Cette science peut, dans une certaine mesure, être apprise ; car ici, les preuves sont tellement évidentes que chacun peut en être convaincu ; et en outre, en raison de son évidence, elle peut être retenue comme une doctrine certaine et stable.
Kant justifie ici son propos au sujet des mathématiques. Si celles-ci peuvent être apprises, c’est parce qu’elles sont évidentes. L’évidence dont parle Kant, ce n’est pas l’évidence de ce qui apparaît dès le premier coup d’œil : nous savons que les mathématiques ne sont pas toujours faciles à comprendre, et sont loin d’être « évidentes ». Mais les propositions mathématiques reposent, comme l’expliquait déjà Descartes, sur des propositions simples, que les mathématiciens appellent des axiomes et que l’on considérait –du moins jusqu’au XIXème siècle- comme des propositions évidentes par elles-mêmes. Ce sont des propositions qui n’ont pas besoin d’être démontrées mais qui servent à démontrer les autres. Les Éléments d’Euclide adjoignaient aux axiomes les définitions et les postulats qui servaient de propositions premières. Les théorèmes en revanche sont les propositions qui découlent de ces dernières. Du coup, on peut considérer que les mathématiques tout entières reposent sur des évidences, ce qui explique que Kant les qualifie de « doctrine certaine et stable ». C’est cette stabilité qui justifie, avec la réserve que nous avons vue, que les mathématiques puissent être apprises, par opposition à la philosophie, qui reste instable.
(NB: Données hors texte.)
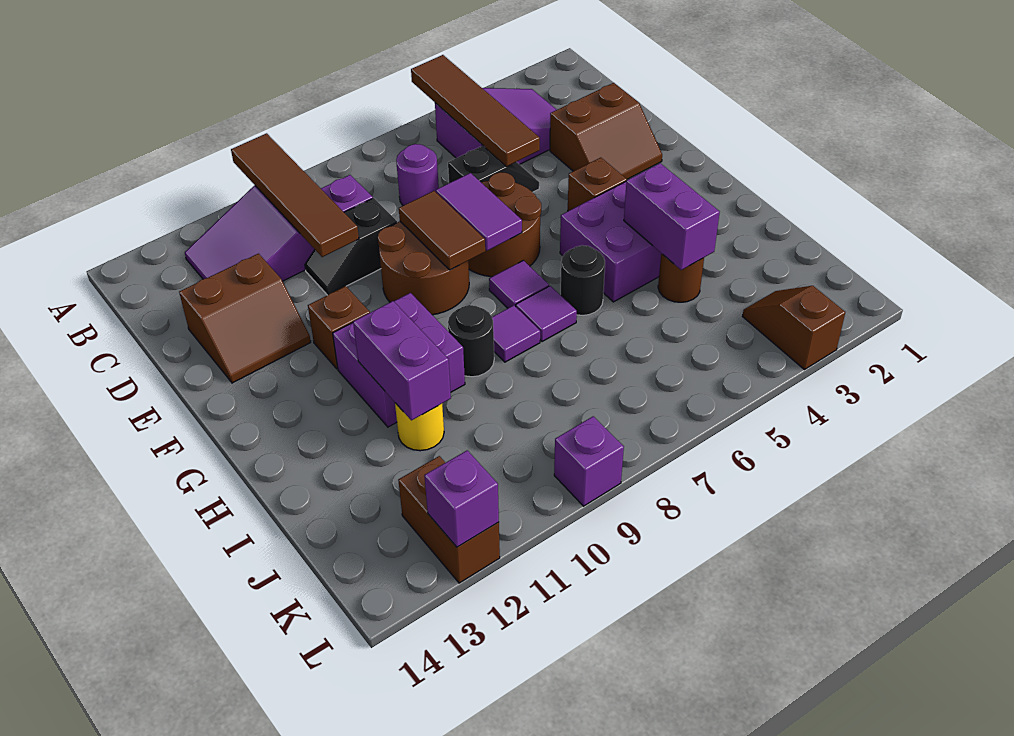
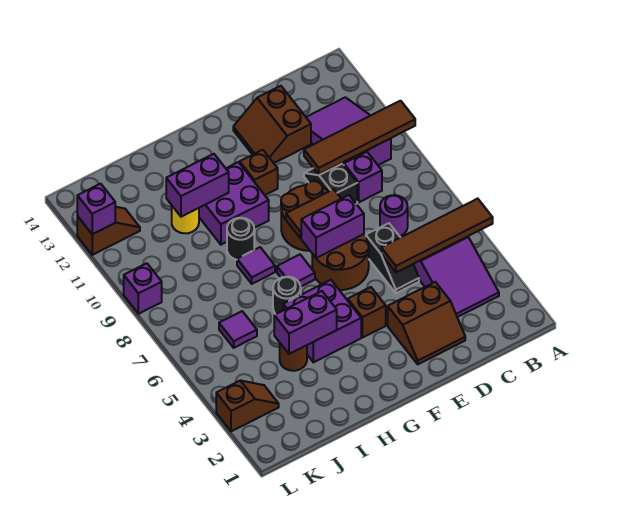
brown slope D2:E3 level 1 top D -> brown slope D2:E3 level 1 top 3
purple tile E7:F7 level 2 -> purple brick E7:F7 level 2
purple tile H7 level 1 -> purple tile J6 level 1
brown brick K12:L12 level 1 -> brown slope K12:L12 level 1 top L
Par delà l’analyse phrase à phrase, il faut encore répondre à la question : qu’apprend on alors, lorsqu’on apprend la philosophie ? On peut dire que si philosopher c’est exercer sa raison, le meilleur exercice consiste précisément à étudier les systèmes des philosophes qui nous ont précédés. Contraire : pour exercer sur eux notre esprit critique. Pas en cherchant ce qui est solide en eux, amis au contraire en cherchant par où ils restent incertains. Ainsi la philosophie ne sera pas un stérile ressassement de doctrines établies, amis une vraie réflexion sur le monde lui même, en profitant des théories passées pour apprendre d’elles, amis en les soumettant à l’épreuve des faits et de la cohérence logique. C’est dans ce va-et-vient entre les réflexions des autres et notre propre réflexion que notre faculté de raisonner se construit, en même temps qu’elle s’enrichit de la connaissance du monde qui nous entoure. Et ce même si l’idée d’une philosophie dernière et définitive reste un horizon inatteignable mais qui nous indique ce vers quoi nous devons sans doute tendre.
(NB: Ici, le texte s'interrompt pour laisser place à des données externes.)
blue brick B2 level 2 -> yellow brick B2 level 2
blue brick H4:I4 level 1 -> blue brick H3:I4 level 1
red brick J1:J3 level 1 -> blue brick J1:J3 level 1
Kant écrivant au XVIIIème siècle, sa conception des mathématiques restait tributaire de l’état des mathématiques à cette époque, et l’on pourrait difficilement lui reprocher de ne pas avoir anticipé la possibilité de géométries non-euclidiennes. Au reste dans quelle mesure cela modifierait-il notre propos ? La notion d’évidence ne peut plus être prise comme fondement des mathématiques, et l’édifice mathématique doit moins être conçu comme un savoir que comme une construction rationnelle. La différence entre philosophie et mathématiques proposée par Kant s’en trouve atténuée mais pas effacée pour autant ; il peut y avoir un débat philosophique sur les fondements des mathématiques, cela n’empêche pas que dans le cadre d’axiomatiques bien définies, l’apprenti mathématicien ait des résultats à apprendre. Il faut préciser que cet apprentissage passe nécessairement par une compréhension de ce qui est appris. Et que l’apprenti philosophe doit aussi apprendre les doctrines du passé, non pour s’y soumettre passivement mais pour y confronter sa raison. La différence majeure, c’est que les mathématiques tirent leur précision et leur cohérence du caractère restreint des objets qu’elles étudient ; tandis que la rationalité philosophique s’attache à tous les aspects possibles de l’existence humaine. Pour que ses argumentations puissent prétendre á une formalisation aussi stricte que celle des mathématiques, et échappe au désordre des interprétations, il faudrait que l’existence humaine elle-même soit rendue aussi simple que des figures de géométrie. Est-ce vraiment souhaitable ?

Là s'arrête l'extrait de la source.